Kang-ho Song has been the De Niro to Director Bong’s Scorsese since his earlier film Memories of Murder, and he’s played a similar role in the career of Bong’s country-mate Park Chan-wook and played the “weird” portion of Jee-won Kim’s The Good, The Bad and the Weird. He’s a fantastic actor, maybe one of Korea’s best, and yet, Parasite is very much an ensemble piece where all the actors are given moments to shine.
It’s in these interactions where the film delivers some of its best fireworks, but much of that has to do with the frenetic pace in which Bong directs the violent and sometimes quite gory action sequences. It constantly straddles a rather unwritten line between comedy and thriller that makes it hard to pin down or even describe.
At times, Parasite is a movie where the production design — especially in contrasting the living spaces of the two families — and the cinematography are so gorgeous, it sometimes overpowers the storytelling. It’s a bit like Park Chan-wook’s similarly weird and glorious The Handmaiden in that sense.

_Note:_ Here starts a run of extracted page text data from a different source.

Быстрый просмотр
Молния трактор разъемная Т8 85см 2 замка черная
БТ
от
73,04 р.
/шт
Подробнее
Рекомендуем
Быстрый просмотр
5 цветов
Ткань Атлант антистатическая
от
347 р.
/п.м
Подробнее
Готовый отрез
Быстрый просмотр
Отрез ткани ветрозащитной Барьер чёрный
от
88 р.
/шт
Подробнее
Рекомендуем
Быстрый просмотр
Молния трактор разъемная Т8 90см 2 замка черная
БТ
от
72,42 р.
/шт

What mystifies me is that, as good as the movie is, the movie has been elevated onto a ridiculously high pedestal since winning the Palm D’or, as if the filmmaking should come as some sort of surprise. Director Bong has been making films this good for over 20 years, and South Korea in general has been delivering so many great films and filmmakers that have mostly gone ignored by American critics and moviegoers alike. Parasite really is on par with most of Bong’s Korean films including Mother and The Host, though that doesn’t mean it will play as good or better for mainstream American audiences as something like Director Park’s Old Boy.
It’s possible that Bong has found a new audience of younger cinephiles after his previous film Okja streamed on Netflix. That wasn’t even remotely his best film, but Parasite is so drastically superior, people are falling over themselves to praise it. As a long-time fan, that thrills me to no end one the one hand; at the same time, it feels as if I’m losing what once felt like my own special film critic’s secret to what will inevitably turn into a gig directing Marvel movies. I really should be happier about this, but it’s tough.
Despite my misgivings, Parasite is another fantastically outrageous and weird film from South Korea that continues to show the glory of that country’s cinema and Director Bong as its master. It still won’t be for everyone, but if it gets a few thousand more Americans to give Korean cinema a chance, then it’s done its job.
Parasite will play October 5-7 as part of the 57th New York Film Festival, and then it will open theatrically on October 11.